По обычаю полагалось целиком прокутить последнее солдатское жалованье за треть года. Все оно, примерно три рубля на брата, шло в общий котел. Пирушка вышла по необходимости скромной. При погашенных свечах сварили жженку в большой чаше. На двух скрещенных шпагах истаяла в мертвенном пламени спирта глыба рафинада, роняя в жгучую влагу капли леденца. Пели песни о славе, доблести, счастье, любви. Клялись в вечной дружбе, обнимались и целовались и опять клялись в том, что вечно не забудут солдатской жизни, а кто «выскочит», будет «тянуть» отставших однополчан.
Шумной ватагой высыпали семеновцы из кабачка на площадь и предались озорным забавам.
Звон московский
К рассвету семеновцы приустали; выдумка истощилась. Буйная ватага редела, и на рассвете майской ночи на мосту, что вел из Замоскворечья к Василию Блаженному, оказались трое: Суворов и два князя Волконских — Николай[45] и Алексей, записанные в полк в один день с Суворовым; они, как сверстники, держались вместе всю ночь.
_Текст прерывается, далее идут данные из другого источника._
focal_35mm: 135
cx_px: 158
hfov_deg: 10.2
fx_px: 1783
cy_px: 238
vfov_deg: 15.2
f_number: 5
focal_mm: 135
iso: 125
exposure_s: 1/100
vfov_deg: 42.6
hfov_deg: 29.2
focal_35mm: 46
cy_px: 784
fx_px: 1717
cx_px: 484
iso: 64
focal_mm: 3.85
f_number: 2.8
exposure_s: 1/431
На крутом горбу моста остановились. Кремль перед ними сиял золотыми шапками соборов, а на высокой главе Ивана Великого уже блистало солнце.
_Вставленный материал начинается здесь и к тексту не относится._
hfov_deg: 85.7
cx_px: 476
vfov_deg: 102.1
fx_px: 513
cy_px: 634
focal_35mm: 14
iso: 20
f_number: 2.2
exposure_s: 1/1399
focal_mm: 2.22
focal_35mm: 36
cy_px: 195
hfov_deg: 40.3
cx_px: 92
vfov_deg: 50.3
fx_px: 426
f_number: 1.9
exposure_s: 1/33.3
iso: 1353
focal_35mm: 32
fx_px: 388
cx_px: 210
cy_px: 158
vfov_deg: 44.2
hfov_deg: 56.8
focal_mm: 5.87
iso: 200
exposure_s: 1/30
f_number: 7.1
Все трое устали, но озорная лихорадка еще трясла обоих Волконских. Алексей внезапно для брата и Суворова швырнул в реку солдатскую шляпу и стал расстегивать куртку…
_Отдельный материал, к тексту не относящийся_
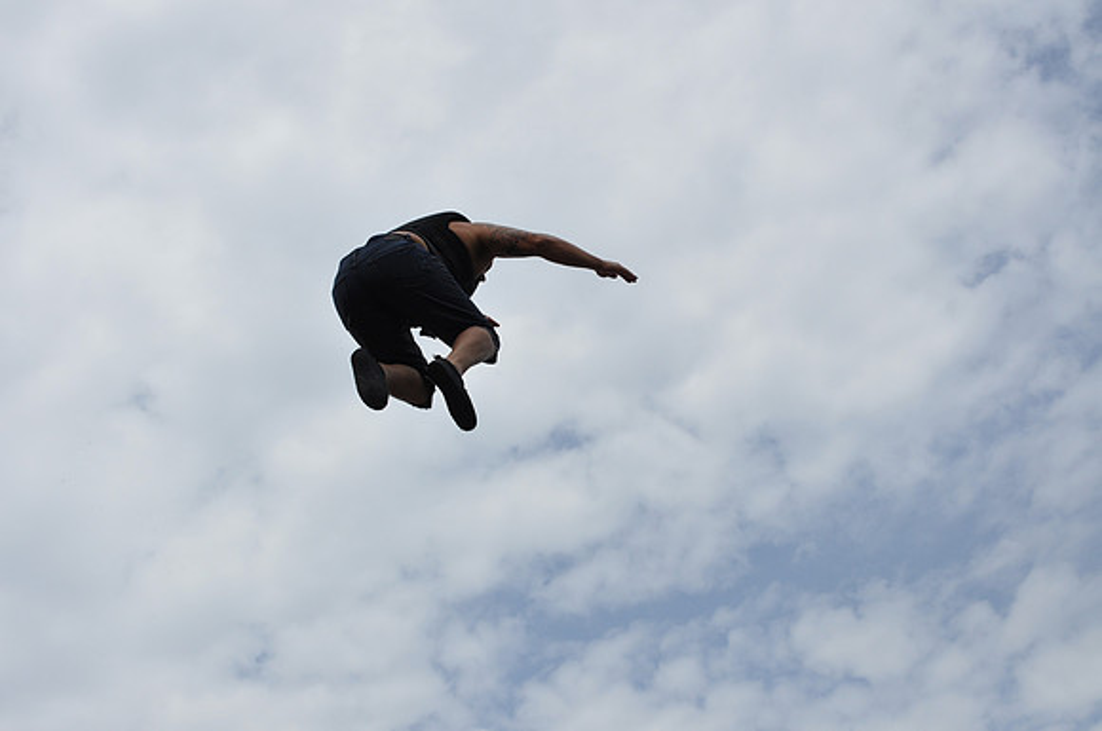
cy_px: 366
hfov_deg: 35.1
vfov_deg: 23.7
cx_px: 551
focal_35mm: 57
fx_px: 1742
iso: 320
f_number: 8
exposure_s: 1/2000
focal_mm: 38
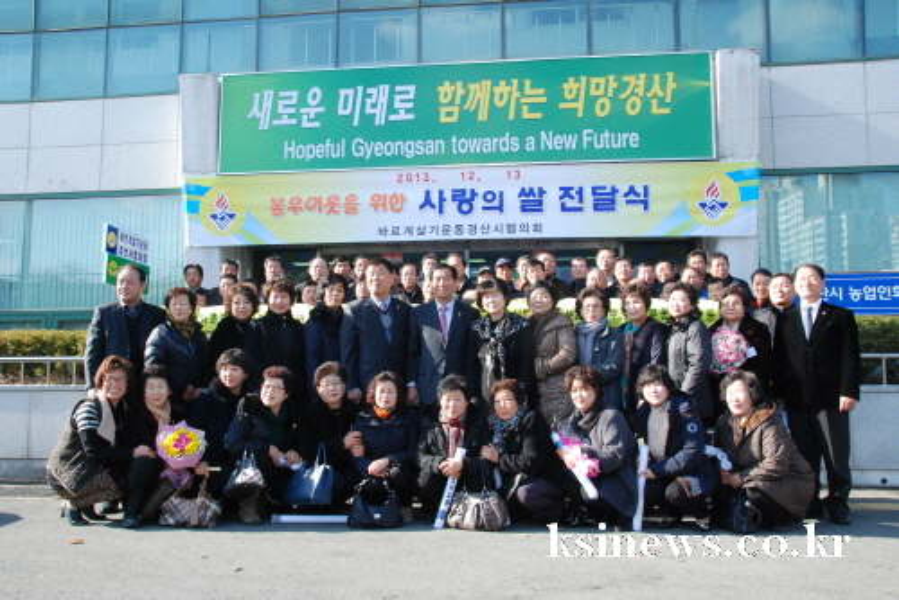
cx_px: 450
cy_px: 300
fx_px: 750
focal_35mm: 30
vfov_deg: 43.7
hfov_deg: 61.9
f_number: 9
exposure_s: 1/320
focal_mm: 20
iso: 800
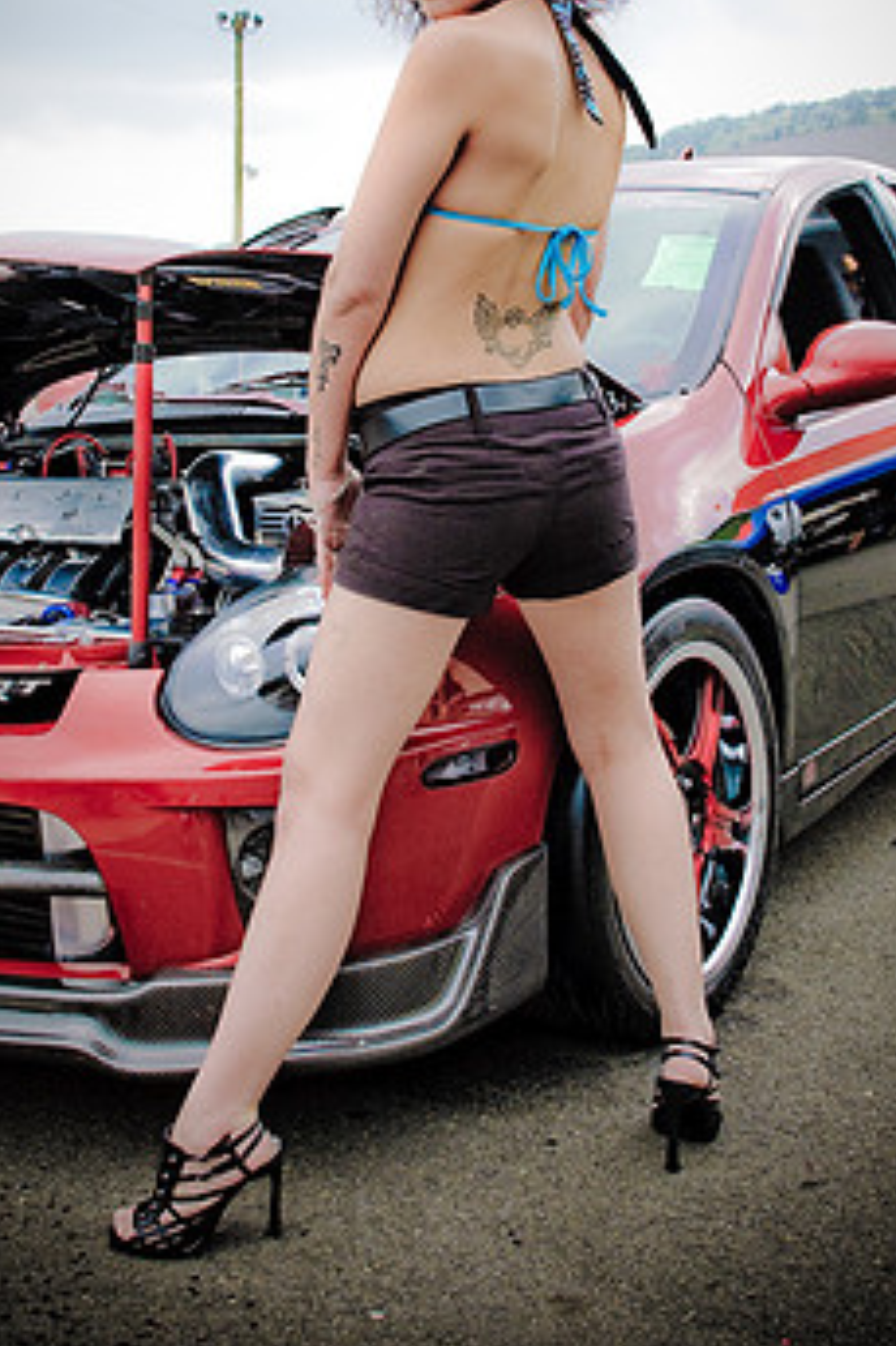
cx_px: 417
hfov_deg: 26.5
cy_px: 489
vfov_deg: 38.6
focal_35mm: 51
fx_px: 1906
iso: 200
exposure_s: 1/250
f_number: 6.3
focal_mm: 26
— Что ты делаешь? — испуганно спросил Николай.
— Хочу все бросить в Лету — реку забвения…
— Зачем? — спросил Александр.
— Затем, что сегодня я уже не солдат!..
— Да, ты офицер! Как же ты явишься среди бела дня в таком безобразном виде?
— Постойте, друзья! — воскликнул Николай. — У меня другая мысль…
— Какая?
— Идем в Кремль и ударим в набат.
— Зачем? — опять спросил Суворов.
— Идем! — застегивая куртку, сказал Алексей. — Ударим в большой Успенский, соберем вече, а там увидим…
Суворов последовал за братьями, чтобы остановить их, если дело зайдет слишком далеко…
У входа на звонницу уже стояли кучкой звонари и входили один за другим в узенькую дверь, чтобы по крутой темной каменной лестнице, цепляясь за веревочный поручень, взойти на верхний ярус.
— Вы, служивые, чего взыскались? — спросил семеновцов старший звонарь.
— Хотим в большой колокол ударить, — ответил Алексей Волконский.
— В самый большой, — прибавил Суворов.
— Что ж, кстати и нам подмога: у меня трое загуляли. Милости прошу, вздымайтесь.
Лестница крутая, и ступени ее поистерлись. Ход узок до того, что двум встречным не разойтись. Под темным бронзовым шатром большого Успенского, считая и семеновцев, собралось двенадцать человек.
— Замерз, старик? — ласково хлопнув по боевому краю колокола ладонью, поздоровался с ним старший звонарь. — Ночью-то, видно, морозец был. Сейчас мы тебя, старик, согреем.